A valuation-driven market correction would test Bitcoin differently than a geopolitical shock. That distinction matters.

Bitcoin has looked resilient during some geopolitical scares. After the January 2020 Soleimani strike, it gained about 8% within 72 hours. But a broad market panic is not the same setup. In those moments, investors do not always ask what they believe in. They sell what they can sell. During the March 2020 COVID crash, Bitcoin dropped more than 50% in one day alongside equities, then recovered later. I’ll be honest: that episode still matters more to me than the safe-haven slogan.

Here is the awkward question: if tech stocks crack because valuations look stretched, does Bitcoin trade like digital gold or like a high-beta tech proxy? My guess is blunt. At first, it probably gets sold with everything else. Yes, this contradicts the clean “Bitcoin is separate” story; bear with me. The better signal would come later. If Bitcoin starts holding up while the S&P 500 keeps sliding, that would matter. Until then, watch the correlation. Ignore the slogans.

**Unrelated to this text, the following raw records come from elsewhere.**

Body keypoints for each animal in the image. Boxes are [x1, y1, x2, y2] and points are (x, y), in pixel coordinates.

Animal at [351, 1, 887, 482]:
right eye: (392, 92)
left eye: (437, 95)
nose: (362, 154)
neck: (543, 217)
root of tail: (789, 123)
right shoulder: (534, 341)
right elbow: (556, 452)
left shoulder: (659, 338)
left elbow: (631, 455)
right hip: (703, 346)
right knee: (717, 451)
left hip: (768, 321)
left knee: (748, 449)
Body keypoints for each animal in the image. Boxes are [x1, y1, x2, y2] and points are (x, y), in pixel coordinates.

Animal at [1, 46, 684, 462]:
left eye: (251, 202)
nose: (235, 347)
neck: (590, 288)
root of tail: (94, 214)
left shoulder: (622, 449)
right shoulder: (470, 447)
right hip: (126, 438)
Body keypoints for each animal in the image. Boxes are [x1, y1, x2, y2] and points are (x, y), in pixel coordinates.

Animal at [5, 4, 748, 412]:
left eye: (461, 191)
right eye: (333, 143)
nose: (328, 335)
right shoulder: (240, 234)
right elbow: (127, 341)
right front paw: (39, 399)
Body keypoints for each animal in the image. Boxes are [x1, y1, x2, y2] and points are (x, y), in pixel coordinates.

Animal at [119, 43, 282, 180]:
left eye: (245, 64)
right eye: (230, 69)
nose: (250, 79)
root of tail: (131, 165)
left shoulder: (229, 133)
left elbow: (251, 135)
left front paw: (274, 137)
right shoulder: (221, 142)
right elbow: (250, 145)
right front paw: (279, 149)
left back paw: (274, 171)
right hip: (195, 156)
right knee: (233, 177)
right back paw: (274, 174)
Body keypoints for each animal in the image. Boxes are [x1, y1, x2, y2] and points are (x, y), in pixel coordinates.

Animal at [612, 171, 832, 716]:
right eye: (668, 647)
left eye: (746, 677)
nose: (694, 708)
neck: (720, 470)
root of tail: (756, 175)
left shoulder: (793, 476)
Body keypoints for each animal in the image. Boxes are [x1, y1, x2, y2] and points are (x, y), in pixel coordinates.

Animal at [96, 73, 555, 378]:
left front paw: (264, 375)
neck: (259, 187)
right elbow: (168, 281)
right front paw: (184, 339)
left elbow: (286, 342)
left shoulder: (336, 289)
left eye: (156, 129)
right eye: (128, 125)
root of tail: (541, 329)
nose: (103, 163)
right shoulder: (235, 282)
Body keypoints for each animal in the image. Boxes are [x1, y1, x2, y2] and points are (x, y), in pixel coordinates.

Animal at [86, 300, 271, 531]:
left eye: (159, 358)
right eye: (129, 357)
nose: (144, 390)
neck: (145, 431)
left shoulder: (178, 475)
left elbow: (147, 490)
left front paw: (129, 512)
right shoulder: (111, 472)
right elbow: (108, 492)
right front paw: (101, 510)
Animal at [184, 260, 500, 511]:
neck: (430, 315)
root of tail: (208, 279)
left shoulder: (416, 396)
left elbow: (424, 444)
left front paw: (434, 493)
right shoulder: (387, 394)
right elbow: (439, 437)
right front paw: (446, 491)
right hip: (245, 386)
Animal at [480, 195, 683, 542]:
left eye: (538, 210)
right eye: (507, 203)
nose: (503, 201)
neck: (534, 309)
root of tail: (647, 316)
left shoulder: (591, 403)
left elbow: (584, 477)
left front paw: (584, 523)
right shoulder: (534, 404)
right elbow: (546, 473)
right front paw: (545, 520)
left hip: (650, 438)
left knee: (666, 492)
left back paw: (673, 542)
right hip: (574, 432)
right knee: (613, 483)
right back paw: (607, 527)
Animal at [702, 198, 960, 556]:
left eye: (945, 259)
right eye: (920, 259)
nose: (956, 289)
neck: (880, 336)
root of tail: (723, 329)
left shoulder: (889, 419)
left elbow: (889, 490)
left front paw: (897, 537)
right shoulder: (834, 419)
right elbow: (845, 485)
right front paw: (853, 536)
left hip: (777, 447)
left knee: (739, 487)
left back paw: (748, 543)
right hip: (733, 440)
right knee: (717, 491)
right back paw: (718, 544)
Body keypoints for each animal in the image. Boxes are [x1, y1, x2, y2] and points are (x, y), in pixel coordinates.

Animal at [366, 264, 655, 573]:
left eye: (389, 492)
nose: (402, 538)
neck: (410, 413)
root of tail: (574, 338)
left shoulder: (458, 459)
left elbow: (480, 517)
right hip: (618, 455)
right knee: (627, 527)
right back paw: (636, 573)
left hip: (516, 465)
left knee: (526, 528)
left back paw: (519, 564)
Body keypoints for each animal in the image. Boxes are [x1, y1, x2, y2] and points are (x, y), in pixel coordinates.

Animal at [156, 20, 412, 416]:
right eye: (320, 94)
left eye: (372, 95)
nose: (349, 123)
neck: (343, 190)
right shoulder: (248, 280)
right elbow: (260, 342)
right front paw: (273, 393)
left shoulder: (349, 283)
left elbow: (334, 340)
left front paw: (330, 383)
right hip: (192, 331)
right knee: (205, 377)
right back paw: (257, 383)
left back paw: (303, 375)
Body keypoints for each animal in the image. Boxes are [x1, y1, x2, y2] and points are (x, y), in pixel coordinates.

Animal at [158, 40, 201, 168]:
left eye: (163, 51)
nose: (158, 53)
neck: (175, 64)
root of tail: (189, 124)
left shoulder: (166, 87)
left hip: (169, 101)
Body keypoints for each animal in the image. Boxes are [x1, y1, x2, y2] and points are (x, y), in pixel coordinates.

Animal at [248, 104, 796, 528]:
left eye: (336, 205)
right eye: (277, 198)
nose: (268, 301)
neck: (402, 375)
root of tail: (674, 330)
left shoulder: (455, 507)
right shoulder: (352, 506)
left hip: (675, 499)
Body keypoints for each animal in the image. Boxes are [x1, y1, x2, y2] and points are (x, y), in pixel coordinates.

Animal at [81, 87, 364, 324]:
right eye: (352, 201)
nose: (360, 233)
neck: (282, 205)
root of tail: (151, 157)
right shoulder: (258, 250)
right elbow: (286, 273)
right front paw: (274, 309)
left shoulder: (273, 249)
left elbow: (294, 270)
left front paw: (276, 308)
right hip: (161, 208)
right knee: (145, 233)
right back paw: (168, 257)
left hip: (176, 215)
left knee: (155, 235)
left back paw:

What this means for investors

The SpaceX, Anthropic, and OpenAI IPO chatter points to a larger worry: investors are getting nervous about tech valuations. Crypto tends to suffer when that nervousness turns into selling, not when people merely complain online.

For crypto, the risk is money leaving speculative assets. If equities take a real hit, Bitcoin and Ethereum could face heavy selling pressure. BTC slipping below $60,000 would matter, since that level has held during recent smaller pullbacks. The market keeps calling Bitcoin a safe haven, but in a broad equity selloff, that label gets tested fast. Is this overkill? For anyone carrying leverage into a tech-led drawdown, no.

Investors should watch the Nasdaq 100 and S&P 500 over the next few months, especially if those big IPOs move closer. Weakness in those indexes could spill into crypto soon after. Counter to the usual advice, I would not stare only at spot BTC. CME Bitcoin futures open interest and funding rates are worth tracking too, since they give a better read on leveraged and institutional positioning than social media panic. A break below Bitcoin’s 200-day moving average, now near $58,000, would be a serious warning. The next FOMC meeting on June 12th matters as well. A hawkish surprise could make the market jumpier and speed up the selling.

FAQ

What is the main concern about the upcoming IPOs of SpaceX, Anthropic, and OpenAI?
The concern is that these IPOs could arrive near the end of a hot tech cycle, similar to the mood before the dot-com crash in the late 1990s. I would frame it less as a perfect replay and more as a valuation warning.
How might a traditional market correction affect crypto assets?
If stocks sell off hard, investors may pull money from speculative assets. That would likely pressure Bitcoin and Ethereum. Other cryptocurrencies could get hit even faster.
Has Bitcoin acted as a safe haven during past market downturns?
Sometimes, but not always. Bitcoin held up during some geopolitical events, yet it fell more than 50% in one day during the March 2020 market crash before recovering. We tried treating every scare the same way. It broke.
Which indicators should investors monitor?
Watch the Nasdaq 100, S&P 500, CME Bitcoin futures open interest, funding rates, Bitcoin’s 200-day moving average, and upcoming FOMC meetings.
Why does BTC’s 200-day moving average matter?
If Bitcoin breaks below its 200-day moving average, now around $58,000, traders may take it as a warning that more downside is coming. Simple level. Big reaction.